Report thisBy sophrosyne, July 24 at 9:33 am #
(Unregistered commenter)
McCain was disasterously wrong about Vietnam as well as Iraq and he sees Iraq through the lens of that national humiliation. His “experience” is old and irrelevant to today’s threat from extremist terrroists. If I were Obama, I would take on the “experience” factor quite directly. McPain, as we call him, may not have the highest IQ or a keen memory, but his vaunted heroism and experience are wide open to deconstruction.
Report thisBy Sarah Sanders, July 24 at 7:37 am #
(Unregistered commenter)
Mr. Joe, you forgot to mention that Obama’s team of old Democrat hands includes Allbright, Armitage, ZbigDaddy Brezinski, Holbrook, and most of the hacks and retreads from Clinton/Carter. Chicago Boys for economic advisors. The only new face at the White House and State Dept. will be Obama’s, if he is elected. Same old same old.
Report thisBy eric barth, July 24 at 6:54 am #
(Unregistered commenter)
Not wrong decisions by their lights. They were smart enough to know that you don’t effectively counter non-state terrorists with a military machine, but with intelligence gathering, cooperation with other nations and police work. They knew this full well, but went ahead and attacked Muslim countries anyway. They knew they were making the problem worse and driving recruiting by extremist organizations. THEY KNEW IT!!! The old hands (or at least the Bush II people)had bigger priorities than making America more safe. They wanted endless war so they could loot the economy and roll back the Progressive advances made in the U.S. during the past century. Can’t people get that?!! The evidence is in for all to see.
Report thisBy jackpine savage, July 24 at 3:37 am #
I suppose that those “old hands” looked reassuring, but only if you knew nothing about them or their histories. Unfortunately, it now seems as though Obama’s ear may be held by some other old hands who aren’t so much better.
Ah well, the more things change, the more they stay the same.
Report thisBy kath cantarella, July 24 at 12:12 am #
(Unregistered commenter)
Political experience corrupts you, that’s a no-brainer. It’s better to elect someone relatively new to politics, with wide experience in other fields.
Report thisBy cyrena, July 23 at 11:32 pm #
Bravo Joe. This pretty much says it all.
I remember back to those times of the severe depression that hit so many of us when Dick Bush was appointed President. It was enough to have many of us in complete mourning, wondering what was to become of us all.
For many of us less familiar with the workings of Dick Cheney, (I was, and so I knew there would be no getting out of this, unless one could leave the country) there was that tiny ‘hope’ that W would at least appoint good advisers, so that we might at least survive. Knowing how Cheney operates, and his determination to restore what he believes should be a ‘unitary executive’ (backed up by David Addington, who is even more committed to the same) I didn’t expect much. Then again, I didn’t expect this level of horror and destruction either.

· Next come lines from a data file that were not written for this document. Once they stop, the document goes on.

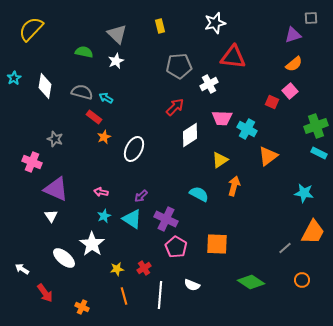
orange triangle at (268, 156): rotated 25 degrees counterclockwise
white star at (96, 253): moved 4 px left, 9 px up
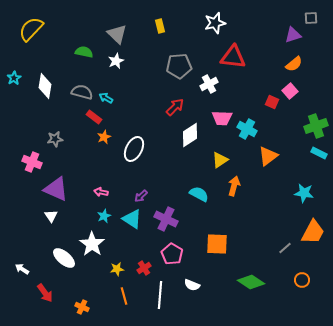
gray star at (55, 139): rotated 28 degrees counterclockwise
pink pentagon at (176, 247): moved 4 px left, 7 px down
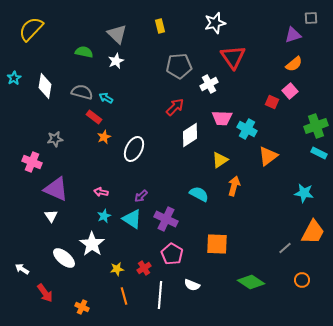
red triangle at (233, 57): rotated 48 degrees clockwise
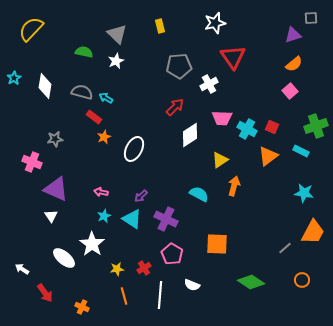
red square at (272, 102): moved 25 px down
cyan rectangle at (319, 153): moved 18 px left, 2 px up
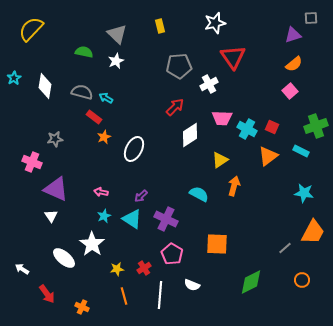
green diamond at (251, 282): rotated 60 degrees counterclockwise
red arrow at (45, 293): moved 2 px right, 1 px down
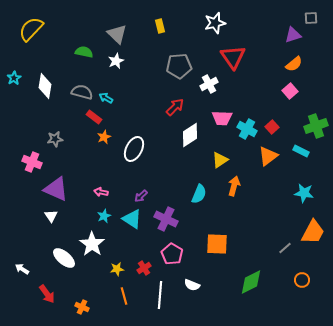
red square at (272, 127): rotated 24 degrees clockwise
cyan semicircle at (199, 194): rotated 84 degrees clockwise
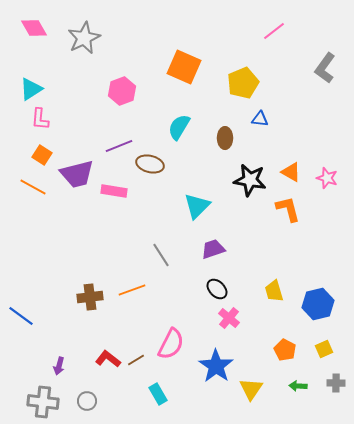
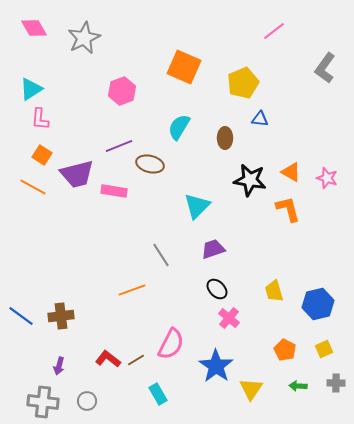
brown cross at (90, 297): moved 29 px left, 19 px down
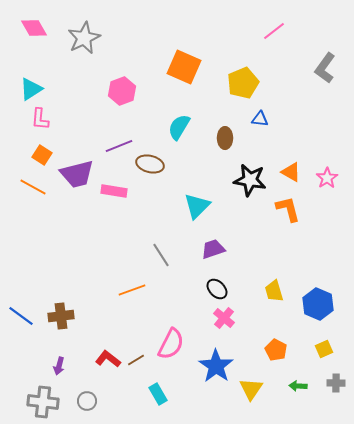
pink star at (327, 178): rotated 20 degrees clockwise
blue hexagon at (318, 304): rotated 24 degrees counterclockwise
pink cross at (229, 318): moved 5 px left
orange pentagon at (285, 350): moved 9 px left
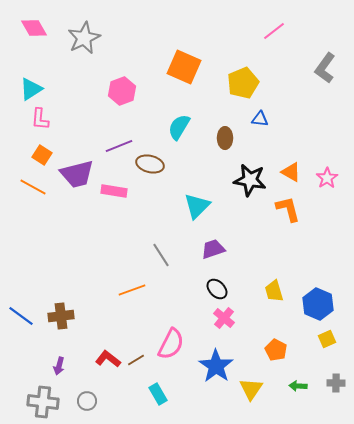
yellow square at (324, 349): moved 3 px right, 10 px up
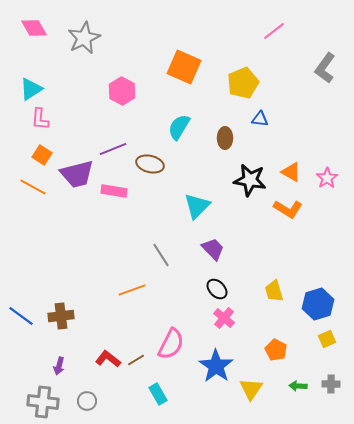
pink hexagon at (122, 91): rotated 12 degrees counterclockwise
purple line at (119, 146): moved 6 px left, 3 px down
orange L-shape at (288, 209): rotated 136 degrees clockwise
purple trapezoid at (213, 249): rotated 65 degrees clockwise
blue hexagon at (318, 304): rotated 20 degrees clockwise
gray cross at (336, 383): moved 5 px left, 1 px down
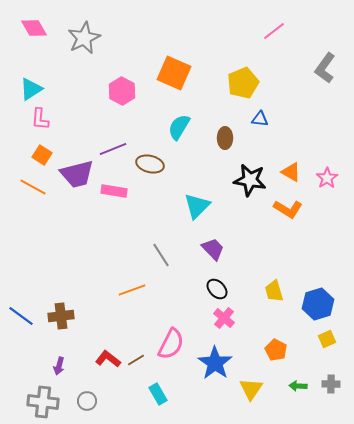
orange square at (184, 67): moved 10 px left, 6 px down
blue star at (216, 366): moved 1 px left, 3 px up
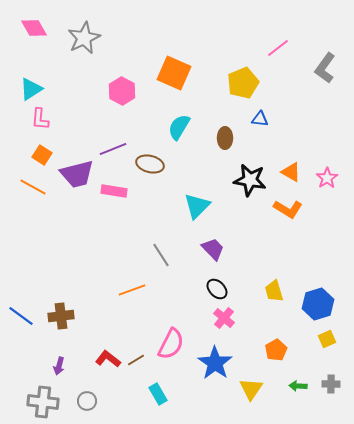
pink line at (274, 31): moved 4 px right, 17 px down
orange pentagon at (276, 350): rotated 15 degrees clockwise
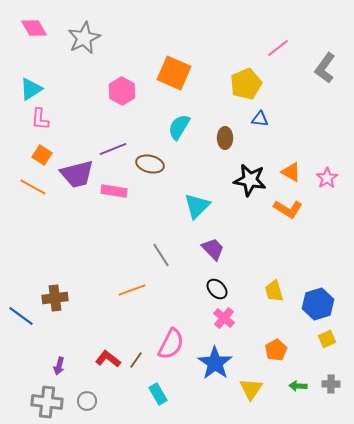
yellow pentagon at (243, 83): moved 3 px right, 1 px down
brown cross at (61, 316): moved 6 px left, 18 px up
brown line at (136, 360): rotated 24 degrees counterclockwise
gray cross at (43, 402): moved 4 px right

If ANY of these ‘old hands’ (and Colin Powell was about the only one where they might have been some chance of balance and a commitment to the system - rule of law) even considered the use of strategic logic, reason, and diplomacy, they were cut off at the pass, (or stabbed in the back) quite effectively, and early on.
On this though, I’m not so sure about one part of it.
“...But then the Iraq war has always been a saga of incompetence and ideology, compounded by deception and self-deception. Against that lethal mixture, the experience of the old hands seems to have provided no protection, for them or for the rest of us...”
I think they HAVE provided a level of ‘protection’ for themselves, though it’s as relative as anything else. If they’ve managed to get away with this level of criminal activity with impunity and so far ZERO accountability, then I’d say they’ve ‘protected’ themselves quite well, and obscenely enriched themselves at the same time.
They just can’t leave the country, at least not to go anywhere that recognizes Universal Jurisdiction. Their ‘protection’ doesn’t reach that far.